◆ TASK DESCRIPTION ◆
Extract each line from the entries below that has the string "circle" in it.

[Opening INPUT MATERIAL section]

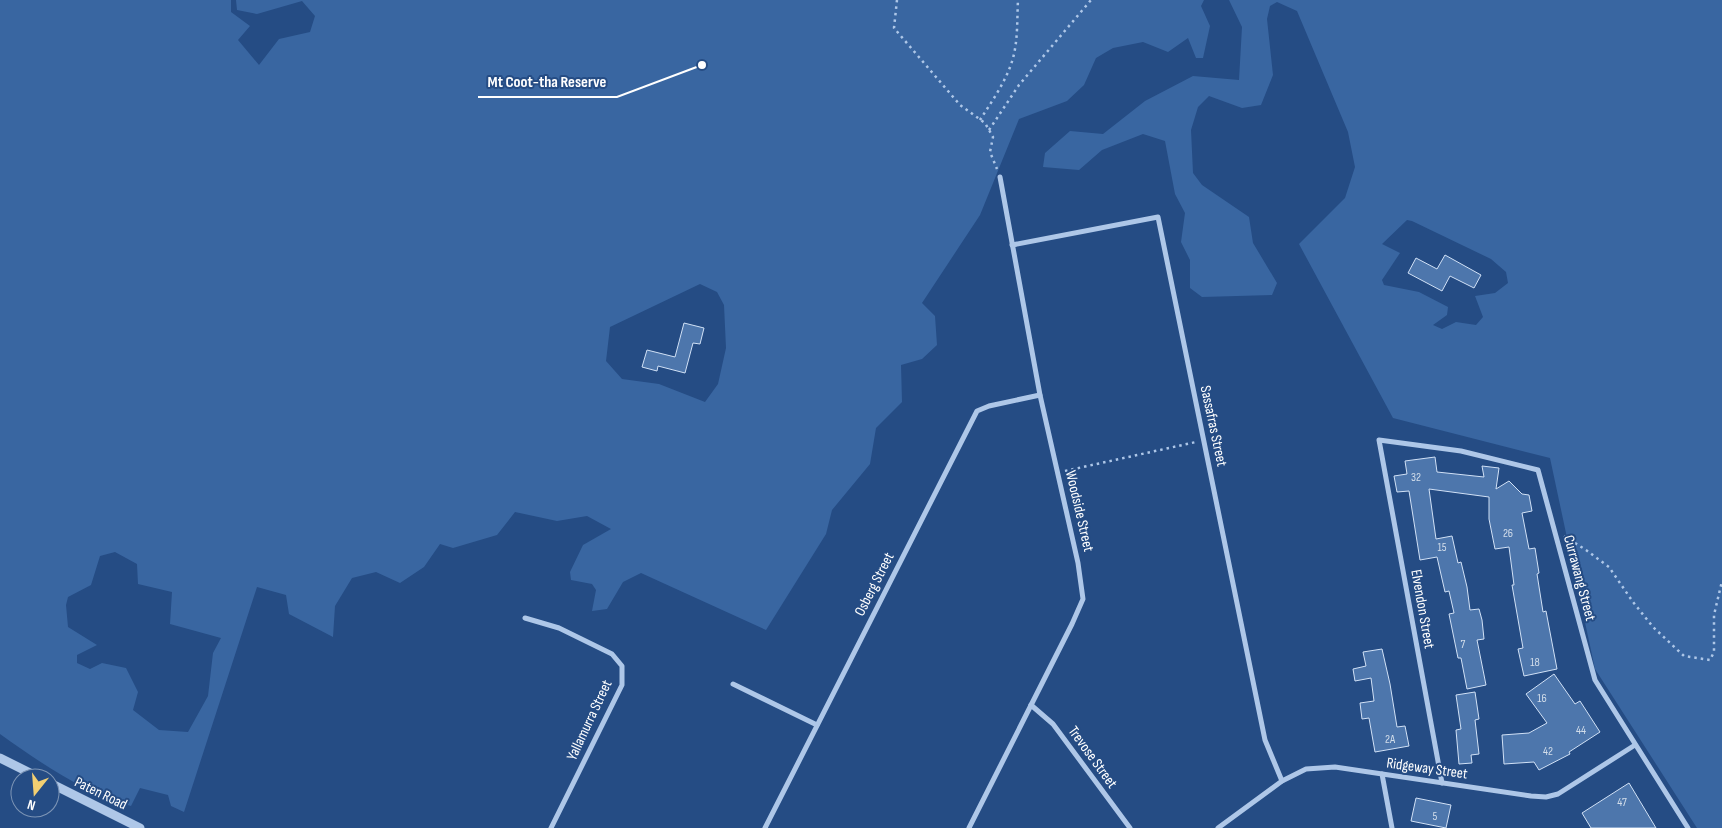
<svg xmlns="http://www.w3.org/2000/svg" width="1722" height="828" font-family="'Sofia Sans Condensed',sans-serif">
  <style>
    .green { fill: #3966a1; fill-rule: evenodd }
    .building { fill: #4d76ac; stroke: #d1e1f6 }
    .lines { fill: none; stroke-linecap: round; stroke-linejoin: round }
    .path { stroke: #aec7e8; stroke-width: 2.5; stroke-dasharray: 2.5 4; stroke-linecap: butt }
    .minor { stroke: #aec7e8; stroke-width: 5 }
    .tertiary { stroke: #aec7e8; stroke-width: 9 }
    .labels { text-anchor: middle; stroke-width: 4; stroke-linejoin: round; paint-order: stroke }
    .number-label { font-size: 12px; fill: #d2ddea }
    .street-label { font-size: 15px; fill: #fff; stroke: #254c84 }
    .leader { fill: none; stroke: #fff; stroke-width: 2 }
    .callout-dot { fill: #fff; stroke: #254c84; stroke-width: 2 }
    .callout-label { font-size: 16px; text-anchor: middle; font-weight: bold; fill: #fff; stroke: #254c84; stroke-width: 4; stroke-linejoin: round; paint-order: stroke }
  </style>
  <rect width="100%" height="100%" fill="#254c84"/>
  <!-- green -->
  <g class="green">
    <path d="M0 0H231V12L250 26 238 40 259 65 279 39 310 32 315 16 302 1 257 14 237 10 236 0H1204L1201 6 1210 26 1203 58H1196L1188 38 1168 52 1143 42 1113 48 1096 58 1084 85 1067 101 1019 119 980 215 922 303 935 316 937 345 922 359 901 365 902 402 876 428 870 464 832 510 826 534 766 630 641 573 623 582 607 609 592 611 596 590 592 584 571 580 570 572 583 545 611 529 587 516 557 521 515 512 497 535 453 548 440 544 424 567 400 583 376 572 352 578 335 606 333 637 289 614 286 595 257 587 184 812 171 806 168 795 140 788 131 806C82 792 41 763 0 734ZM700 284 717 292 724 305 726 348 718 384 705 402 659 384 622 379 606 361 610 327ZM115 552 137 564 138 584 172 592 170 624 221 638 213 653 208 696 188 732 159 730 133 710 138 692 126 668 102 663 90 669 77 663V655L97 645 68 627 66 605 68 597 91 585 100 556Z"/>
    <path d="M1229 0H1722V828H1697L1595 669 1550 458 1393 418 1299 244 1345 198 1355 167 1348 132 1297 11 1277 2 1270 6 1267 19 1273 75 1261 105 1242 108 1209 96 1198 107 1191 130 1193 173 1202 185 1249 217 1253 243 1277 283 1272 295 1202 297 1190 288V260L1181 242 1185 213 1175 194 1165 141 1143 134 1102 150 1079 170 1043 167 1045 153 1070 131 1103 134 1145 101 1193 76 1239 80 1242 27ZM1407 220 1412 221 1491 259 1506 272 1508 283 1495 293 1475 296 1483 317 1476 325 1456 322 1442 329 1433 325 1447 315 1448 307 1419 292 1384 285 1382 280 1400 253 1382 244Z"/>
  </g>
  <!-- building -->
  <g class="building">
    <polygon points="1445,255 1481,275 1474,288 1450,276 1442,291 1408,273 1416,258 1437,269"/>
    <polygon points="684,323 704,328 700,344 693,343 685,373 658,366 657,371 642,367 647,350 675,357"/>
    <polygon points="1435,457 1437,472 1484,477 1482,466 1499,468 1496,489 1509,481 1522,494 1529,495 1532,511 1522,513 1529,549 1535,548 1539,573 1537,574 1543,612 1546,611 1557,669 1524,676 1518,649 1523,648 1512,585 1514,585 1509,547 1495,549 1489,519 1489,497 1429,489 1436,539 1452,536 1458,563 1461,562 1467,587 1470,610 1479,609 1482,620 1484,639 1477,640 1486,685 1467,689 1461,658 1458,658 1449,614 1454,613 1449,591 1445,592 1437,557 1420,560 1409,491 1397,492 1394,476 1407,474 1405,461"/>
    <polygon points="1382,649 1390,684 1397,727 1405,726 1409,746 1375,752 1369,718 1362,719 1360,703 1374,701 1371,678 1355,681 1353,669 1366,666 1363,652"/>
    <polygon points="1554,674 1575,704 1580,701 1600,732 1569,752 1570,754 1539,770 1534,762 1504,764 1502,735 1529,733 1547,723 1526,694"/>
    <polygon points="1475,692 1479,719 1475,720 1479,754 1471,755 1472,763 1459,764 1456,730 1461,729 1456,695"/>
    <polygon points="1629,783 1656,828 1591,828 1582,813"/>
    <polygon points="1416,798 1451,805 1446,828 1411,821"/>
  </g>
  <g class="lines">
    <!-- path -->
    <g class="path">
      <polyline points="897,0 894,28 960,105 985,123 993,137 990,152 997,169"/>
      <path d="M980 120C992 101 1007 80 1013 58 1018 40 1017 19 1018 0"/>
      <polyline points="989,130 1019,85 1091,0"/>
      <polyline points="1065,471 1196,442"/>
      <polyline points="1564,536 1586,550 1609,567 1633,602 1653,627 1684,656 1710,660 1714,652 1714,615 1722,581"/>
    </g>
    <!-- minor -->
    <g class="minor">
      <polyline points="1012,245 1158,217 1265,740 1282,781"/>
      <polyline points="525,618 559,628 612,654 622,666 622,685 551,828"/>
      <polyline points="733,684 817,725"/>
      <polyline points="1031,705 1053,724 1130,828"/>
      <polyline points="1382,774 1392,828"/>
      <polyline points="1442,783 1379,440 1461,451 1538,470 1595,680 1688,828"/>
      <polyline points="765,828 977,411 989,406 1040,395"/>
      <polyline points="969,828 1072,624 1083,599 1078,563 1040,395 1000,177"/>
      <polyline points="1218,828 1282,781 1306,769 1335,767 1531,796 1546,797 1558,794 1635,745"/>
    </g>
    <!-- tertiary -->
    <g class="tertiary">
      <polyline points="0,758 40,778"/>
      <polyline points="50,783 140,828"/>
    </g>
  </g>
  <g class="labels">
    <!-- number labels -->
    <g class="number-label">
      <text x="1416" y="481">32</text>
      <text x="1508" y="537">26</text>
      <text x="1442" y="551">15</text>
      <text x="1463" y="648">7</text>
      <text x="1535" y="666">18</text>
      <text x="1542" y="702">16</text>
      <text x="1581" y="734">44</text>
      <text x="1390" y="743">2A</text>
      <text x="1548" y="755">42</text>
      <text x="1622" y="806">47</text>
      <text x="1435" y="820">5</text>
    </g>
    <!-- street labels -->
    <g class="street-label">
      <text transform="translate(1214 426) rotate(78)" y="5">Sassafras Street</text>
      <text transform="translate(1080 511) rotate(77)" y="5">Woodside Street</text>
      <text transform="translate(1580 578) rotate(75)" y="5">Currawang Street</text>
      <text transform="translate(874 584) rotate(-63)" y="5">Osberg Street</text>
      <text transform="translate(1423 609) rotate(80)" y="5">Elvendon Street</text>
      <text transform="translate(589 720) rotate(-65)" y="5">Yallamurra Street</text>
      <text transform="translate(1093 757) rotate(54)" y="5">Trevose Street</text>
      <text transform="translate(1427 768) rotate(8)" y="5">Ridgeway Street</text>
      <text transform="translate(101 793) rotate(26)" y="5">Paten Road</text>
    </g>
  </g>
  <!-- callouts -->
  <path class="leader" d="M702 65L617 97H478"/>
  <circle class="callout-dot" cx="702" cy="65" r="5"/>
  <g class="callout-label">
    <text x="547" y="87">Mt Coot-tha Reserve</text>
  </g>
  <!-- north arrow -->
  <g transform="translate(35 793) rotate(197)"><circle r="24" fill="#254c84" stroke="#7c94b5"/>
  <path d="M0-4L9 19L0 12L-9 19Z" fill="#f2cf72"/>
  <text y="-8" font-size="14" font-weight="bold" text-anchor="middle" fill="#ffffff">N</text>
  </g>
</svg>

[Closing INPUT MATERIAL section]

◆ REPLY ◆
  <circle class="callout-dot" cx="702" cy="65" r="5"/>
  <g transform="translate(35 793) rotate(197)"><circle r="24" fill="#254c84" stroke="#7c94b5"/>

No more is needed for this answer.